Reproduce the rows below word for word, starting with the first line and ending with the line that contains "Farming Simulator 25 - recenze", with both of those lines included.

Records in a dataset
· · · · ·
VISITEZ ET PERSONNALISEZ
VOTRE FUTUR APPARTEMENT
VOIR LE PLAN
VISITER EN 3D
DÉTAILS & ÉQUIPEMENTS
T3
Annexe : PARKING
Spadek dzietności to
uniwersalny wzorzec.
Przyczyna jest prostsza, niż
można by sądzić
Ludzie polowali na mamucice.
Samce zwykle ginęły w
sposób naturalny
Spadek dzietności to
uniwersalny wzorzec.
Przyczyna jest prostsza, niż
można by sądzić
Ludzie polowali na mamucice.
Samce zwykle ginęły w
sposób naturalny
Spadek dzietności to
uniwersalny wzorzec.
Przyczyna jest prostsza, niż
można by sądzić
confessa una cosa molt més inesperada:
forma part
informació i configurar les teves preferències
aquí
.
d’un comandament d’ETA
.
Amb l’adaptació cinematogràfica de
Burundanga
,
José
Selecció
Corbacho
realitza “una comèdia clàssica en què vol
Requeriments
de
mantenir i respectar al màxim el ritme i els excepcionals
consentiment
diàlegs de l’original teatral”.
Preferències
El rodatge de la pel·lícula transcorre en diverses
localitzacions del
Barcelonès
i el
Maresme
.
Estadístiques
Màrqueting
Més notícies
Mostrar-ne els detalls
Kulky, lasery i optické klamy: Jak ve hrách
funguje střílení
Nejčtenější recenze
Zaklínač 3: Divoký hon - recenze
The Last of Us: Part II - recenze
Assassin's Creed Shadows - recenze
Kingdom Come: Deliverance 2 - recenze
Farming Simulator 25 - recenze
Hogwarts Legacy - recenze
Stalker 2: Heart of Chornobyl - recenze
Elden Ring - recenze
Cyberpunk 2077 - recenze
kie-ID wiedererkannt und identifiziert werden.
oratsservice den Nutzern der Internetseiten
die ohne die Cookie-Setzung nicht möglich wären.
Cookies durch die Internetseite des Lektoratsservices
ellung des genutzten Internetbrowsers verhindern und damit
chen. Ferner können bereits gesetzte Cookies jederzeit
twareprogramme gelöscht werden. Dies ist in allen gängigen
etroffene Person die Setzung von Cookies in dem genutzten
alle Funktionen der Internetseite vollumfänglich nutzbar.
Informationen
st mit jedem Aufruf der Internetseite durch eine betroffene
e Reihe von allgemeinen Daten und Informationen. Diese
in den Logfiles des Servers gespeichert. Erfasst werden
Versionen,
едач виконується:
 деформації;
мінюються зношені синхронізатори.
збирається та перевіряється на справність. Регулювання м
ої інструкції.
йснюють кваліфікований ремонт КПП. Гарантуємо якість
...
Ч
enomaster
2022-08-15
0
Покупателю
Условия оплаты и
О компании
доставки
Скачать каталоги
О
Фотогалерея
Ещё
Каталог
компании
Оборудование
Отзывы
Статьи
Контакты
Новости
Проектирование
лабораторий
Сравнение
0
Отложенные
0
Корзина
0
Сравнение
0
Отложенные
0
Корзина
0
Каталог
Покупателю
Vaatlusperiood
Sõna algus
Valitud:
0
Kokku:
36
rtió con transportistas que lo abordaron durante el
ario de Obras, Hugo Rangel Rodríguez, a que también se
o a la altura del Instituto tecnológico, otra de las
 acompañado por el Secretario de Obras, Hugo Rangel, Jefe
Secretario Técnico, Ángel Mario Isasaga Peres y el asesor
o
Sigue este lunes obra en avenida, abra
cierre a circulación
· · · · ·
● Exercise answer
VISITEZ ET PERSONNALISEZ
VOTRE FUTUR APPARTEMENT
VOIR LE PLAN
VISITER EN 3D
DÉTAILS & ÉQUIPEMENTS
T3
Annexe : PARKING
Spadek dzietności to
uniwersalny wzorzec.
Przyczyna jest prostsza, niż
można by sądzić
Ludzie polowali na mamucice.
Samce zwykle ginęły w
sposób naturalny
Spadek dzietności to
uniwersalny wzorzec.
Przyczyna jest prostsza, niż
można by sądzić
Ludzie polowali na mamucice.
Samce zwykle ginęły w
sposób naturalny
Spadek dzietności to
uniwersalny wzorzec.
Przyczyna jest prostsza, niż
można by sądzić
confessa una cosa molt més inesperada:
forma part
informació i configurar les teves preferències
aquí
.
d’un comandament d’ETA
.
Amb l’adaptació cinematogràfica de
Burundanga
,
José
Selecció
Corbacho
realitza “una comèdia clàssica en què vol
Requeriments
de
mantenir i respectar al màxim el ritme i els excepcionals
consentiment
diàlegs de l’original teatral”.
Preferències
El rodatge de la pel·lícula transcorre en diverses
localitzacions del
Barcelonès
i el
Maresme
.
Estadístiques
Màrqueting
Més notícies
Mostrar-ne els detalls
Kulky, lasery i optické klamy: Jak ve hrách
funguje střílení
Nejčtenější recenze
Zaklínač 3: Divoký hon - recenze
The Last of Us: Part II - recenze
Assassin's Creed Shadows - recenze
Kingdom Come: Deliverance 2 - recenze
Farming Simulator 25 - recenze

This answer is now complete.